**Data under study**

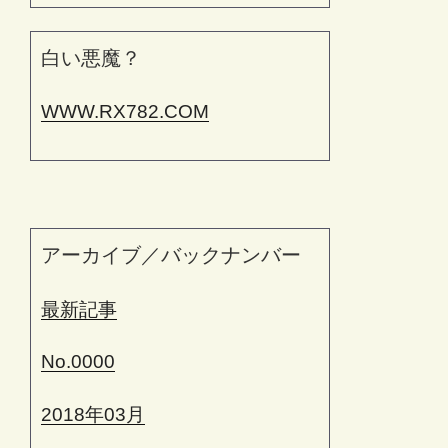
白い悪魔？
WWW.RX782.COM
アーカイブ／バックナンバー
最新記事
No.0000
2018年03月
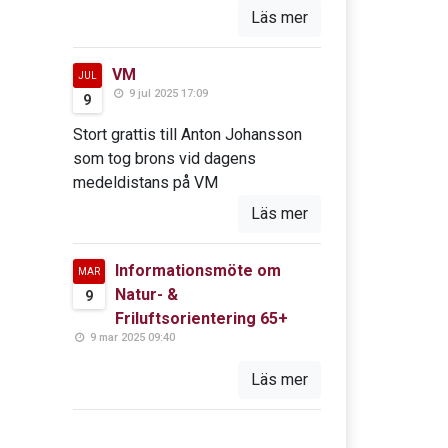
Läs mer
VM
JUL
9 jul 2025 17:09
9
Stort grattis till Anton Johansson
som tog brons vid dagens
medeldistans på VM
Läs mer
Informationsmöte om
MAR
Natur- &
9
Friluftsorientering 65+
9 mar 2025 09:40
Läs mer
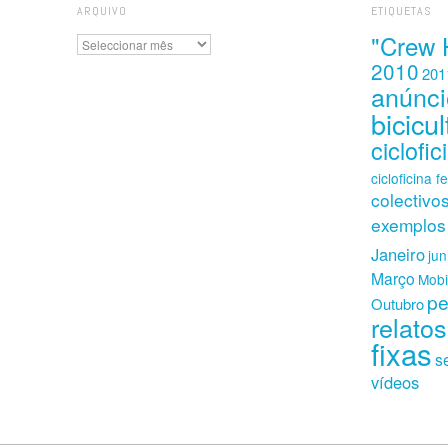
ARQUIVO
ETIQUETAS
"Crew 
Arquivo
2010
201
anúnci
bicicul
ciclofic
cicloficina f
colectivo
exemplos
Janeiro
ju
Março
Mobi
pe
Outubro
relatos
fixas
s
vídeos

**What to work on**
Reproduce every line of text in the items above, character for character and in the same order, leaving the pictures out of your answer.

**Result**
白い悪魔？
WWW.RX782.COM
アーカイブ／バックナンバー
最新記事
No.0000
2018年03月
Läs mer
VM
JUL
9 jul 2025 17:09
9
Stort grattis till Anton Johansson
som tog brons vid dagens
medeldistans på VM
Läs mer
Informationsmöte om
MAR
Natur- &
9
Friluftsorientering 65+
9 mar 2025 09:40
Läs mer
ARQUIVO
ETIQUETAS
"Crew 
Arquivo
2010
201
anúnci
bicicul
ciclofic
cicloficina f
colectivo
exemplos
Janeiro
ju
Março
Mobi
pe
Outubro
relatos
fixas
s
vídeos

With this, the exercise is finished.